= Lough Ree Yacht Club =

Irish sailing club

Lough Ree Yacht Club

Lough Ree Yacht Club is a sailing club based in Ballglass, Coosan, near Athlone, Ireland. Founded in 1770, albeit under the name Athlone Yacht Club, it claims to be one of the oldest yacht clubs in the world, although another Irish yacht club, The Royal Cork Yacht Club (formerly The Cork Water Club) has proven to be the world's first and oldest yacht club. In any event it is probably the oldest club based on an inland lake.

== History ==
The tradition of organised pleasure boating in Athlone goes back to at least 1731, with a regatta on the River Shannon amongst the 'diversions' promised for a festival week in the town. Athlone is founded on the River Shannon, just south of Lough Ree, the second largest of Ireland's big lakes.

Early activities included an annual regatta which was located around the hill in Hillquarter townland. This hill gave the organising committee a viewing position from which they could review the progress of the yachts. Other events appear to have involved a rendezvous at some agreed place and a cruise in company in the manner of a naval flotilla but racing eventually developed. From these incidental activities an organisation in the form of a club was established. Originally it was known as Athlone Yacht Club and was renamed Lough Ree Yacht Club in 1895, probably due to the financial difficulties which had been run into over the previous years.

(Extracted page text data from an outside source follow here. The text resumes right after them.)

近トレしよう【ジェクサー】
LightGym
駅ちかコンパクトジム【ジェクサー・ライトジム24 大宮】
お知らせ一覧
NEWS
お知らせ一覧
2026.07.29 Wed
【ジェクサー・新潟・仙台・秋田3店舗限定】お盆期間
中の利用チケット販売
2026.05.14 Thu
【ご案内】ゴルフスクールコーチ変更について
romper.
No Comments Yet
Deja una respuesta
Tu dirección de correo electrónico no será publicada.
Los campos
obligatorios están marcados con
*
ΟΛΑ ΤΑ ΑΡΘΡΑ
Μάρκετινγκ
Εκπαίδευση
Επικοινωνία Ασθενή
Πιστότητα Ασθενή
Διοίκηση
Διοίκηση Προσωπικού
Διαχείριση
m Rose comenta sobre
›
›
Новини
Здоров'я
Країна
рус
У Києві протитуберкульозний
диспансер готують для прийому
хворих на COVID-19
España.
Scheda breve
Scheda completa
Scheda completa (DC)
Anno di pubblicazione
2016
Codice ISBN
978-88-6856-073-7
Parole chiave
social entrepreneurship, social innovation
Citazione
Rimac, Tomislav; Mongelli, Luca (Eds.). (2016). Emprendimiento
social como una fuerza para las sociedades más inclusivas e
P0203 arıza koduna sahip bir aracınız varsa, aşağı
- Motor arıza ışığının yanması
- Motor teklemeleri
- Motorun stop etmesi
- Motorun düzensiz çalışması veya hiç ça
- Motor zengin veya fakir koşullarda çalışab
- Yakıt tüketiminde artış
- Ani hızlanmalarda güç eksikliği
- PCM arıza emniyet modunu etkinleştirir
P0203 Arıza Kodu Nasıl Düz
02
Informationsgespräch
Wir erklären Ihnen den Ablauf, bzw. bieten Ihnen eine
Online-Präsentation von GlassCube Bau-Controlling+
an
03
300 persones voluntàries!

By this time most its members sailed out of a small, sheltered bay at Ballyglass, on Lough Ree itself; Ballyglass is recorded as the venue of the Annual Regatta as early as 1836.

The club members have since, the early twentieth century, owned their own premises. In July 2006, new, larger premises were officially opened, as the second substantial expansion of the clubhouse premises. Yet the original building built in the early twentieth century is now a "building-within-a-building", in that it now functions as the office housed entirely within the clubhouse proper. Jetty space was expanded with the addition of floating jetties with full facilities (power and water), and a new 2-level boathouse was constructed a year later.

In 2012, the club completed the acquisition of 3 acres of adjacent lands, which will enable further expansion of the club's facilities to meet the needs of its burgeoning membership.

== Longevity ==
Although the record of pleasure sailing on the waters around Athlone goes back to 1731, organised club sailing did not commence before 1770. And notwithstanding the change in name and premises during subsequent years, Lough Ree Yacht Club is said to be the second or third oldest club in the world. Ultimately this claim relies upon the club's own assertions on its origins. On the other hand, it has never been publicly challenged.

Whether the club is second or third oldest in the world depends upon whether an organisation described as the Flotilla of the Neva, St Petersburg, Russia, is a Yacht Club by modern or historical standards. It has been claimed that the Flotilla was established in 1718. However, there is little presence of the club on the World Wide Web, and one visitor in September 2005 described it as "not quite a yacht club". Although all old yacht clubs could be described thus at some point during their histories, not for their entire duration.

Accordingly, Lough Ree Yacht Club is arguably the second oldest yacht club in the world. The eldest, as it happens is also Irish, the Royal Cork Yacht Club.

== Watercraft ==
The club is closely, but not exclusively, associated with the Shannon-One-Design (SOD), a single-sail class of open clinker built boat designed for a crew of two. Subsequently, it was considered desirable to bring a third person along, and this has now become the class rule. The SOD was modelled on a traditional 18'-0" lake boat. The SOD was designed by Morgan Giles of Teignmouth. It was introduced to the Club in 1922 in response to a growing demand for a one-design competitive and less expensive dinghy. Over a hundred and forty have now been built for the Shannon Lakes. Some of the original fleet still continues to race. Sail numbers started at No. 32.

The largest and most significant event run by the club annually is a week-long event commencing on the August Bank Holiday.

Other than SOD's, the club is made up of a growing number of barge owners, as well as a large mixed cruiser class and a junior section. Junior sailing was introduced in 1968, and today instructs beginners with a fleet of Optimist, Laser, Mirror and Laser Pico dinghies.